An amendment to the takeover rules is also proposed to clarify the scope and applicability of the rules on companies that are domiciled in another country and that have issued stocks traded on a Norwegian regulated market. It is also proposed to introduce an obligation for companies domiciled outside the EEA to ensure that if the non-EEA company’s stocks are listed on a Norwegian regulated market, the company will have a special obligation to provide information on its website about the rights of its minority stockholders.
According to the proposal, the Takeover Supervisory Authority will be authorised to issue fines of up to 10 million kroner for natural persons and up to 20 million kroner for legal entities for violation of a number of key rules, or up to 2 per cent of the total annual turnover in the last annual accounts for the same. If approved by the Parliament in the proposed form, this will, inter alia, apply to the obligation to provide accurate, clear and non-misleading information in connection with an offer, prerequisites for presenting an offer, the obligation to provide notification of a mandatory offer or voluntary offer, the obligation to make a mandatory or voluntary offer and requirement for minimum offer price in mandatory offers.
It is currently unclear when the Parliament can be expected to adopt these amendments into Norwegian legislation.
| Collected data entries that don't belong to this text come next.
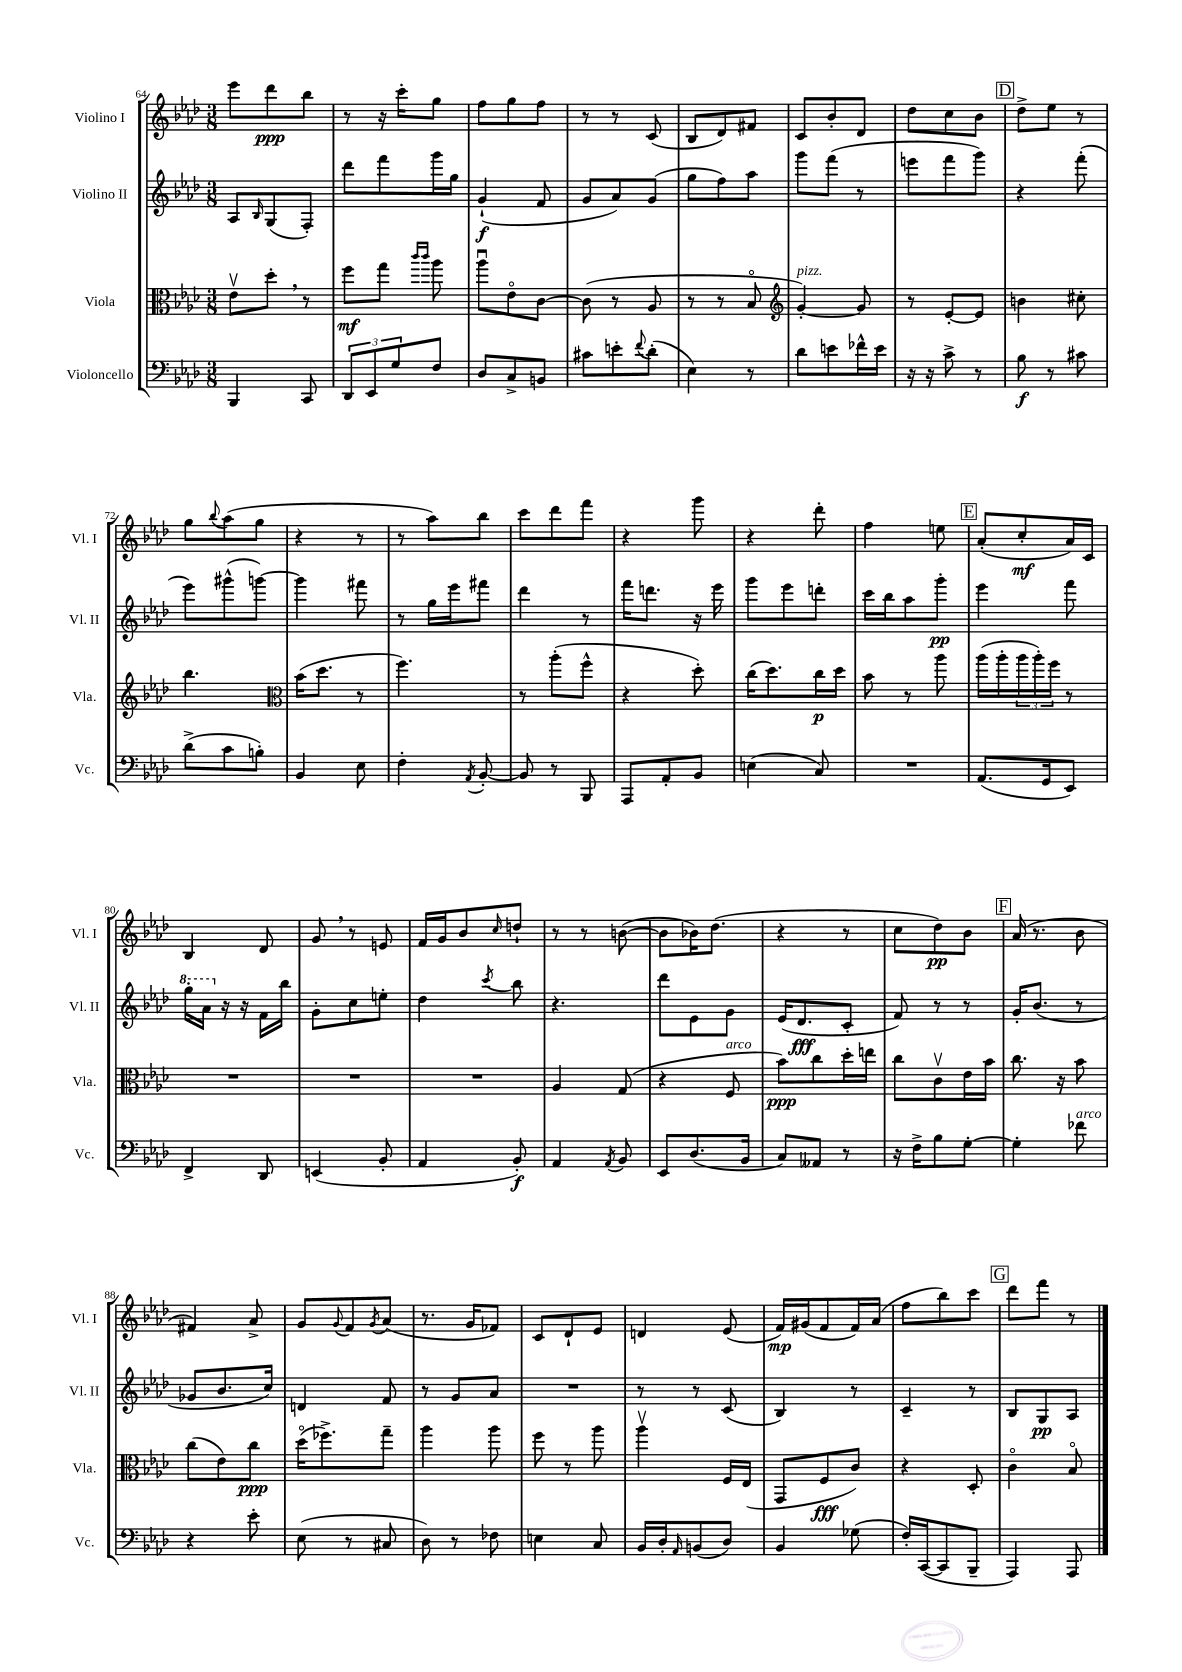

**kern	**kern	**kern	**kern
*staff4	*staff3	*staff2	*staff1
*clefF4	*clefC3	*clefG2	*clefG2
*k[b-e-a-d-]	*k[b-e-a-d-]	*k[b-e-a-d-]	*k[b-e-a-d-]
*M3/8	*M3/8	*M3/8	*M3/8
4BBB-	8e-v	8A-	8eee-
.	.	16qqB-	.
.	8dd-'	(8G	8ddd-
8CC	8r	8F')	8bb-
=	=	=	=
12DD-	8ff	8ddd-	8r
12EE-	.	.	.
.	8gg	8fff	16r
12G	.	.	.
.	.	.	16ccc'
.	16qqccc	.	.
.	16qqccc	.	.
8F	8aa-	16ggg	8gg
.	.	16gg	.
=	=	=	=
8D-	8aa-u	(4g`	8ff
8C^	8e-o	.	8gg
8BB	[8c	8f	8ff
=	=	=	=
8c#	(8c]	8g	8r
8e'	8r	8a-)	8r
8qqf	.	.	.
(8d-'	8A-	(8g	(8c
=	=	=	=
4E-)	8r	8gg	8B-
.	8r	8ff)	8d-)
8r	8B-o	8aa-	8f#
=	=	=	=
*	*clefG2	*	*
8d-	[4g')	8ggg	8c
8e	.	(8fff	8b-'
16f-^^	8g]	8r	8d-
16e	.	.	.
=	=	=	=
16r	8r	8eee	8dd-
16r	.	.	.
8c^	[8e-'	8fff	8cc
8r	8e-]	8ggg)	8b-
=	=	=	=
8B-	4b	4r	8dd-^
8r	.	.	8ee-
8c#	8cc#'	(8fff'	8r
=	=	=	=
(8d-^	4.bb-	8eee-)	8gg
.	.	.	8qqbb-
8c	.	(8ggg#^^	(8aa-
8B')	.	[8ggg)	8gg
=	=	=	=
*	*clefC3	*	*
4BB-	(16b-	4ggg]	4r
.	8.dd-	.	.
8E-	8r	8fff#	8r
=	=	=	=
4F'	4.ff)	8r	8r
.	.	16gg	8aa-)
.	.	16eee-	.
8qAA-	.	.	.
[8BB-'	.	8fff#	8bb-
=	=	=	=
8BB-]	8r	4ddd-	8ccc
8r	(8aa-'	.	8ddd-
8BBB-	8ff^^	8r	8fff
=	=	=	=
8AAA-	4r	16fff	4r
.	.	8.ddd	.
8AA-'	.	.	.
8BB-	8dd-')	16r	8ggg
.	.	16eee-	.
=	=	=	=
(4E	(16cc	8ggg	4r
.	8.dd-)	.	.
.	.	8eee-	.
8C)	16cc	8ddd'	8ddd-'
.	16dd-	.	.
=	=	=	=
4.r	8b-	16ccc	4ff
.	.	16bb-	.
.	8r	8aa-	.
.	8aa-	8ggg'	8ee
=	=	=	=
(8.AA-	(16aa-	4eee-	(8a-'
.	16aa-'	.	.
.	24aa-	.	8cc'
.	24aa-')	.	.
16GG	.	.	.
.	24ff	.	.
8EE-)	8r	8fff	16a-)
.	.	.	16c
=	=	=	=
4FF^	4.r	16ggg'	4B-
.	.	16aa-	.
.	.	16r	.
.	.	16r	.
8DD-	.	16f	8d-
.	.	16bb-	.
=	=	=	=
(4EE	4.r	8g'	8g
.	.	8cc	8r
8BB-'	.	8ee'	8e
=	=	=	=
4AA-	4.r	4dd-	16f
.	.	.	16g
.	.	.	8b-
.	.	8qccc	16qqcc
8BB-')	.	8bb-	8dd`
=	=	=	=
4AA-	4A-	4.r	8r
.	.	.	8r
8qAA-	.	.	.
8BB-	(8G	.	([8b
=	=	=	=
8EE-	4r	8ddd-	8b]
(8.D-	.	8e-	16b-)
.	.	.	(8.dd-
.	8F	8g	.
16BB-	.	.	.
=	=	=	=
8C)	8b-)	(16e-	4r
.	.	8.d-	.
8AA--	8cc	.	.
8r	16dd-'	8c'	8r
.	16ee	.	.
=	=	=	=
16r	8cc	8f)	8cc
16F^	.	.	.
8B-	8cv	8r	8dd-)
[8G'	16e-	8r	8b-
.	16b-	.	.
=	=	=	=
4G']	8.cc	16g'	(16a-
.	.	(8.b-	8.r
.	16r	.	.
8f-	8b-	8r	8b-
=	=	=	=
4r	(8cc	8g-	4f#)
.	8e-)	8.b-	.
8e-'	8cc	.	8a-^
.	.	16cc)	.
=	=	=	=
(8E-	(16dd-o	4d	8g
.	8.ff-^)	.	.
.	.	.	8qqg
8r	.	.	8f
.	.	.	8qg
8C#	8gg~	8f	(8a-
=	=	=	=
8D-)	4aa-	8r	8.r
8r	.	8g	.
.	.	.	16g
8F-	8aa-	8a-	8f-)
=	=	=	=
4E	8ff	4.r	8c
.	8r	.	8d-`
8C	8aa-	.	8e-
=	=	=	=
16BB-	4aa-v	8r	4d
16D-'	.	.	.
16qqAA-	.	.	.
(8BB	.	8r	.
8D-)	16F	(8c	(8e-
.	(16E-	.	.
=	=	=	=
4BB-	8GG	4B-)	16f)
.	.	.	(16g#
.	8F	.	8f
(8G-	8c)	8r	16f)
.	.	.	(16a-
=	=	=	=
16F')	4r	4c~	8ff
([16CC	.	.	.
8CC]	.	.	8bb-)
8BBB-~	8D-'	8r	8ccc
=	=	=	=
4AAA-)	4co	8B-	8ddd-
.	.	8G	8fff
8AAA-	8B-o	8A-	8r
==	==	==	==
*-	*-	*-	*-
However, we do not expect the proposed changes to be implemented into Norwegian law until 1 January 2020 at the earliest.
Proposed amendments to the Norwegian companies legislation
At the beginning of 2019, the Ministry of Industry, Trade and Fishery issued certain proposals to amend the rules of the Norwegian Companies Acts in order to implement EU Directive (EU) 2017/828 into Norwegian law. In addition, certain amendments are proposed with regard to transactions between a company and its related parties and also in relation to a company’s ability to provide financial assistance to its shareholders. Even though most of these amendments are not aimed at M&A specifically, some could have an impact both on the structuring and the financing (and on the financing structures) of M&A transactions. One such new rule, is the Ministry’s revised proposal for abolishing the requirement that a buyer (borrower) must deposit ‘adequate security’ towards the target company if the buyer receives any form of financial assistance from the target in the form of security for the buyer’s acquisition financing. If this proposal is adopted by Parliament in its current form, it looks as if Norway in the near future also will have implemented a type of ‘whitewash procedure’ that could work also for LBO-transactions.